All Right, Mr. Romney. Let's Talk About Whose Policies Are Killers.

[Content Note: Injury; death.]

Mitt Romney is a master of mendacious hyperbole. One of his incessant refrains is that President Barack Obama's policies are "job killers." In response to Obama's proposed tax plan, which would repeal the Bush tax cut only for those making more than $250,000 annually, Romney called the plan "another kick in the gut to the middle class in America" and said it "will kill jobs."

There is no factual basis for Romney's contention that the plan to raise taxes on the wealthy will increase unemployment and hurt the middle class. Romney is a liar.

But I didn't sit down to write that water is wet. I sat down to observe that Romney's hyperbole about kicking US workers in the gut and "killing" jobs elides the vile reality that the policies he supports actually do direct physical harm to US workers and actually kill them.

To wit: The first part of a series at NPR about the erosion of worker protections for miners and the surge in cases of black lung.
The Federal Coal Mine Health and Safety Act of 1969 was supposed to sharply cut exposure to coal mine dust. The act set a standard for coal dust exposure (2 milligrams per cubic meter of air), which was as little as 1/4 of the concentrations miners breathed at the time.

The act's passage followed a 23-day unauthorized and rowdy strike in which 40,000 West Virginia coal miners demanded government efforts to prevent the disease and to compensate victims.

By the end of the year, tough dust exposure limits were in place. Miners were offered free diagnostic chest X-rays every five years, and federal compensation became available.

...Since 1970, NIOSH epidemiologists documented test results for 43 percent of the nation's coal miners. In 1995, the tests began to indicate more and more black long, rapid disease progression and the unexpected occurrence among relatively young miners.

...The average workweek for coal miners grew 11 hours in the last 30 years, adding about 600 hours of exposure each year.

"By the time I was 40 years old, I mined more coal than most miners [had] seen in a lifetime," says [47-year-old miner Mark McCowan, who was diagnosed with black lung seven years ago].

Production pressure grew with greater demand for coal and higher prices. By 2000, coal production had jumped fivefold from the 1970s. In 2010, it was still triple what it was when the new coal dust limits took effect.

"You can't be exposed to the kind of tonnage that I was and not get black lung disease," McCowan says.

...Federal records obtained by CPI and NPR under the Freedom of Information Act show thousands of coal miners were exposed to excessive levels of silica in each of the last 25 years. Since 1987, coal mining companies and government inspectors turned in more than 113,000 valid mine dust samples. Roughly 52 percent of those samples exceeded federal standards. In 1998 alone, about 65 percent of the valid silica samples violated the standard.

Silica exposure prompts a call for something that might seem unexpected from the National Mining Association (NMA): more regulation. The industry group wants a crackdown focused specifically on silica in the Appalachian region where black lung is resurgent.

"These people are being exposed [to] three to four times the silica exposures for periods over 20 years. [They have] a chest full of silica and nothing's been done about it," says Bob Glenn, a black lung consultant for NMA.
The incidence of black lung has doubled in the last decade and, in some areas, quadrupled since the 1980s. Analyses of federal data have revealed that "the mining industry and federal regulators have known for more than two decades that coal miners were breathing excessive amounts of the coal mine dust that causes black lung," and additionally that "the system for controlling coal mine dust is plagued by weak regulations and inaccurate reporting that sometimes includes fraud."

But what's a little fraud, ineffective regulation, and epidemic black lung when corporate profits are at stake?
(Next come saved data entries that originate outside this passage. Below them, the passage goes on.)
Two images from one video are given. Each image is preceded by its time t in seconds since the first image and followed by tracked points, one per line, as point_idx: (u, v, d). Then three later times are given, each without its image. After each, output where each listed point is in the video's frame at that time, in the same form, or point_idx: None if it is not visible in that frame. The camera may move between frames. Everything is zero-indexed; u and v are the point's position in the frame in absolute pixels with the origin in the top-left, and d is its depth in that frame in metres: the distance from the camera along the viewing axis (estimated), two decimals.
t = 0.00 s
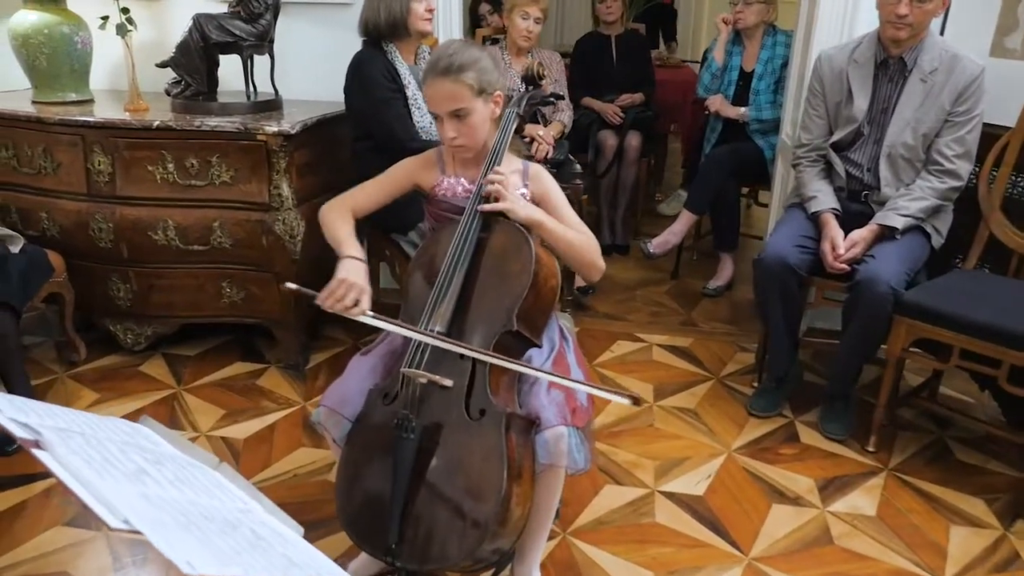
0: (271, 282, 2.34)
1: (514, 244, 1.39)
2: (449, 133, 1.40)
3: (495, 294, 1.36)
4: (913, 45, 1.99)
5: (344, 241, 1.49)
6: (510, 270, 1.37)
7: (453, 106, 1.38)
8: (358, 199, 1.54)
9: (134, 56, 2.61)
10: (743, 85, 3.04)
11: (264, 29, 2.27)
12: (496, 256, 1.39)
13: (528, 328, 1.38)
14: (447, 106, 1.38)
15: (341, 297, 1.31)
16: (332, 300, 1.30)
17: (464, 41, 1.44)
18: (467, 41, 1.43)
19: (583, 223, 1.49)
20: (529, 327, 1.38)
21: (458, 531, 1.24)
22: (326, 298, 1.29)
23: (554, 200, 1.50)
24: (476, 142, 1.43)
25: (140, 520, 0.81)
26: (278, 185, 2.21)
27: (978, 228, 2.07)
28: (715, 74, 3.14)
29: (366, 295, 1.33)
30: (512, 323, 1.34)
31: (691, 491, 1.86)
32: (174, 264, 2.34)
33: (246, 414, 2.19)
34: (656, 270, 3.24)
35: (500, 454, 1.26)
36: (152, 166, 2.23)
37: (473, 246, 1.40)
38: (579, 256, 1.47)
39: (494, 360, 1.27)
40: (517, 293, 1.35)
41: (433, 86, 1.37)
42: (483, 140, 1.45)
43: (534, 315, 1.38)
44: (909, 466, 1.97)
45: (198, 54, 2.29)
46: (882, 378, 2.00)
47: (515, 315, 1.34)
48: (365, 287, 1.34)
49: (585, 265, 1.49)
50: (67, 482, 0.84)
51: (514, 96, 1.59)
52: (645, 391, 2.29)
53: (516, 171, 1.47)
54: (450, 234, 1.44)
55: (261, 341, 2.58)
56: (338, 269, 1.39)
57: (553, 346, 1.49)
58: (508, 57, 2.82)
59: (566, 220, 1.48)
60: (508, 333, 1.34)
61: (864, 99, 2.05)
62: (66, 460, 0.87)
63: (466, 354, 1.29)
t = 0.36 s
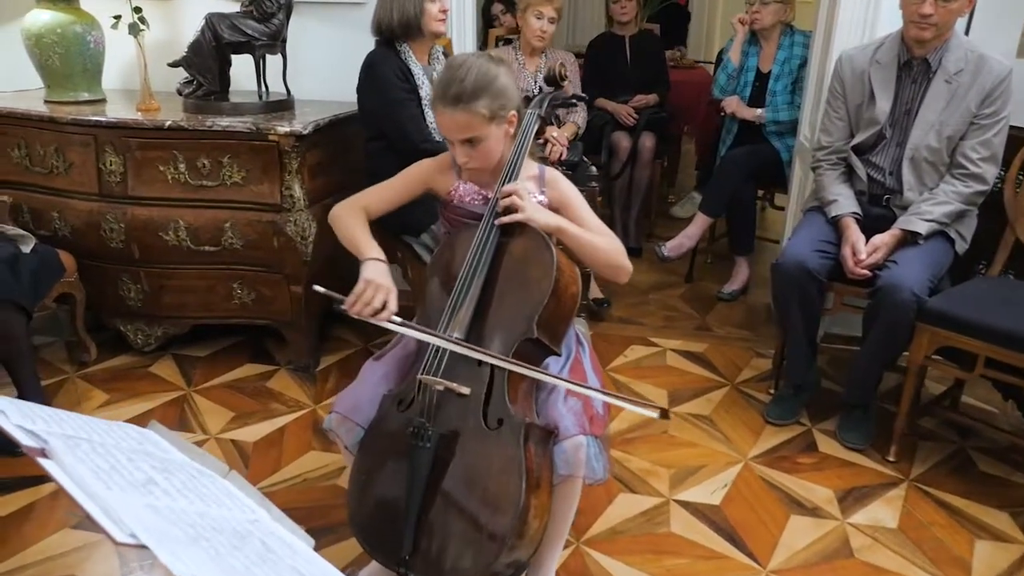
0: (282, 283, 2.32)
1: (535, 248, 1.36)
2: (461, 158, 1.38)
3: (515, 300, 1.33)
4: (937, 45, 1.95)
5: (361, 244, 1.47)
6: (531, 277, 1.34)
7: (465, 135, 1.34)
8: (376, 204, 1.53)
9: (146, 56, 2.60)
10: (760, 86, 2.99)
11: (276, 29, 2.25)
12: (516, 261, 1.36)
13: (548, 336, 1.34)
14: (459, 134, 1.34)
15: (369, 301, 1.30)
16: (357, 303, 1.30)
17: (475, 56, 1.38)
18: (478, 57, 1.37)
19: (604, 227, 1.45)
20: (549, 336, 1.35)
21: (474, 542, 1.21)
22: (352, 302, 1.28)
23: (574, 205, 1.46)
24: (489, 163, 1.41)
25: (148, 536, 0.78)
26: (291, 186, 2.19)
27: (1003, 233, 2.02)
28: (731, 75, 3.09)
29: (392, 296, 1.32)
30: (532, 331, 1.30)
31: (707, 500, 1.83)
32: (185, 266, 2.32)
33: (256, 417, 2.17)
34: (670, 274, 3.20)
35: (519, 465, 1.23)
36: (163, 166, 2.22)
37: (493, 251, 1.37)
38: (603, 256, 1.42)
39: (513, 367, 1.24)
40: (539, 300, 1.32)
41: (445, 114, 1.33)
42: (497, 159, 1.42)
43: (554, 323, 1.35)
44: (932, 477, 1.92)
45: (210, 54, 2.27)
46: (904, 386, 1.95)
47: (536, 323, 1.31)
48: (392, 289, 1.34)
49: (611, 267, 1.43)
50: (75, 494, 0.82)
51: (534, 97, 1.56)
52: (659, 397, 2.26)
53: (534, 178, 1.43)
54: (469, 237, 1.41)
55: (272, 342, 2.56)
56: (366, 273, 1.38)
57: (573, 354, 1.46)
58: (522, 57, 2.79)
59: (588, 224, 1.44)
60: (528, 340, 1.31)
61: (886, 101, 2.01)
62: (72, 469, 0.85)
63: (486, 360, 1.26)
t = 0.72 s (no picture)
0: (296, 284, 2.30)
1: (550, 253, 1.33)
2: (468, 165, 1.35)
3: (527, 303, 1.30)
4: (969, 45, 1.89)
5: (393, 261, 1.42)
6: (546, 283, 1.30)
7: (469, 141, 1.31)
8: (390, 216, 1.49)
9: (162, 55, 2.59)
10: (783, 87, 2.94)
11: (292, 27, 2.23)
12: (529, 265, 1.33)
13: (560, 341, 1.30)
14: (464, 140, 1.31)
15: (409, 322, 1.24)
16: (395, 325, 1.23)
17: (479, 57, 1.35)
18: (482, 59, 1.34)
19: (626, 216, 1.41)
20: (562, 341, 1.31)
21: (484, 554, 1.17)
22: (391, 323, 1.23)
23: (590, 200, 1.42)
24: (497, 168, 1.37)
25: (144, 548, 0.75)
26: (304, 186, 2.17)
27: None
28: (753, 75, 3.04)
29: (433, 317, 1.27)
30: (545, 336, 1.27)
31: (725, 511, 1.78)
32: (199, 265, 2.31)
33: (267, 418, 2.15)
34: (689, 277, 3.15)
35: (529, 473, 1.19)
36: (178, 165, 2.20)
37: (505, 254, 1.34)
38: (632, 244, 1.37)
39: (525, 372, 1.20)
40: (551, 304, 1.28)
41: (447, 120, 1.30)
42: (506, 163, 1.38)
43: (567, 328, 1.31)
44: (958, 490, 1.86)
45: (226, 52, 2.26)
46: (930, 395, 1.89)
47: (548, 328, 1.27)
48: (433, 309, 1.28)
49: (641, 256, 1.39)
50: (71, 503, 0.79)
51: (550, 98, 1.53)
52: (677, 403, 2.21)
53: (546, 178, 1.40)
54: (482, 239, 1.38)
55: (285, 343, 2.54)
56: (404, 293, 1.33)
57: (587, 360, 1.42)
58: (540, 57, 2.75)
59: (605, 215, 1.40)
60: (539, 345, 1.28)
61: (915, 102, 1.95)
62: (69, 476, 0.82)
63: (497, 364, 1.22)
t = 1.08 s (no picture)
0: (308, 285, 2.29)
1: (562, 259, 1.31)
2: (487, 157, 1.31)
3: (537, 309, 1.27)
4: (995, 46, 1.84)
5: (361, 240, 1.40)
6: (556, 288, 1.28)
7: (491, 130, 1.27)
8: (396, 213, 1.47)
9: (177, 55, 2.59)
10: (803, 88, 2.89)
11: (306, 28, 2.22)
12: (539, 271, 1.31)
13: (571, 349, 1.27)
14: (485, 129, 1.27)
15: (359, 302, 1.23)
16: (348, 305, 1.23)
17: (499, 50, 1.33)
18: (502, 51, 1.32)
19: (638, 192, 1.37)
20: (572, 349, 1.27)
21: (488, 565, 1.15)
22: (344, 303, 1.22)
23: (601, 183, 1.39)
24: (514, 163, 1.34)
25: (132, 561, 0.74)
26: (317, 187, 2.16)
27: None
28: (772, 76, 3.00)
29: (384, 297, 1.25)
30: (555, 345, 1.24)
31: (739, 522, 1.74)
32: (211, 265, 2.30)
33: (277, 420, 2.14)
34: (705, 281, 3.11)
35: (536, 483, 1.16)
36: (191, 165, 2.20)
37: (514, 260, 1.32)
38: (650, 212, 1.33)
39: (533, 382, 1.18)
40: (562, 312, 1.26)
41: (469, 106, 1.26)
42: (522, 159, 1.35)
43: (578, 335, 1.28)
44: (980, 504, 1.81)
45: (240, 52, 2.25)
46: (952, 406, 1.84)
47: (558, 336, 1.25)
48: (384, 289, 1.27)
49: (659, 223, 1.34)
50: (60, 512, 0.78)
51: (564, 98, 1.50)
52: (691, 410, 2.17)
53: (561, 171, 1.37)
54: (491, 243, 1.36)
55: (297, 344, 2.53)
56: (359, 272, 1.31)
57: (599, 366, 1.39)
58: (556, 57, 2.72)
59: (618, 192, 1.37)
60: (549, 354, 1.25)
61: (939, 105, 1.90)
62: (60, 483, 0.81)
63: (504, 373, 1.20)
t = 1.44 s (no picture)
0: (320, 286, 2.29)
1: (564, 262, 1.29)
2: (480, 172, 1.31)
3: (538, 314, 1.26)
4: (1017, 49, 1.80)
5: (409, 267, 1.38)
6: (557, 291, 1.27)
7: (482, 148, 1.27)
8: (404, 219, 1.46)
9: (193, 56, 2.61)
10: (821, 92, 2.86)
11: (320, 29, 2.22)
12: (542, 275, 1.29)
13: (572, 354, 1.26)
14: (477, 147, 1.27)
15: (425, 328, 1.21)
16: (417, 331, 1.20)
17: (493, 62, 1.32)
18: (496, 64, 1.31)
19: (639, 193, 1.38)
20: (574, 354, 1.26)
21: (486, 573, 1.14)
22: (409, 330, 1.19)
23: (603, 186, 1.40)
24: (509, 176, 1.33)
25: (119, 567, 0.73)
26: (328, 188, 2.16)
27: None
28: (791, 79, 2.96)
29: (449, 324, 1.23)
30: (554, 350, 1.22)
31: (748, 531, 1.72)
32: (224, 266, 2.32)
33: (287, 421, 2.14)
34: (721, 285, 3.08)
35: (535, 491, 1.15)
36: (205, 166, 2.21)
37: (516, 264, 1.31)
38: (653, 210, 1.33)
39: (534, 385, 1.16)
40: (562, 316, 1.24)
41: (460, 124, 1.27)
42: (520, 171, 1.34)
43: (581, 341, 1.27)
44: (997, 517, 1.77)
45: (255, 54, 2.26)
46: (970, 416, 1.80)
47: (558, 340, 1.23)
48: (448, 314, 1.25)
49: (662, 223, 1.34)
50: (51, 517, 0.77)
51: (570, 103, 1.48)
52: (702, 416, 2.15)
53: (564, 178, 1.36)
54: (495, 248, 1.35)
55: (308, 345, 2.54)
56: (419, 300, 1.29)
57: (601, 371, 1.37)
58: (571, 59, 2.71)
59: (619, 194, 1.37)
60: (550, 359, 1.23)
61: (958, 109, 1.87)
62: (52, 487, 0.81)
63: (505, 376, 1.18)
Surely we wouldn't want to enact and enforce meaningful regulations and start fining companies that refuse to abide them and kill their employees, because that might KILL JOBS.

Government intervention, corporate regulation, federal oversight, unions: These are the things that KILL JOBS, so goes the Republican refrain. Even if that were true, they are also the things that SAVE LIVES.

Which is to say nothing about alternative energy technology that could get people out of coal mines and into jobs that won't kill them.

Republicans argue that private enterprise should create safer jobs, that it isn't the government's role to invest in alternative energy technologies. But their support of deregulation, union-busting, and the subversion of worker protections makes the exploitation of workers for maximum profit so easy that there's no incentive for private enterprise to invest in new technologies that will be (at least in the short-term) less profitable. The Invisible Hand doesn't give a fuck about black lung, or the people who are dying from it. The market solves very little for the people on whose backs it stands.

Further, the conservative ideology of bootstraps doesn't have a fuck of a lot to offer to people who would rather not continue to work a job that is likely to cut their lives in half. The "work harder" mantra is well and truly exposed for the reprehensibly smug platitude that it is when directed at a man who can barely breathe still working 60-hour weeks.

Mitt Romney and his party have nothing to offer people who need. We are a country in need.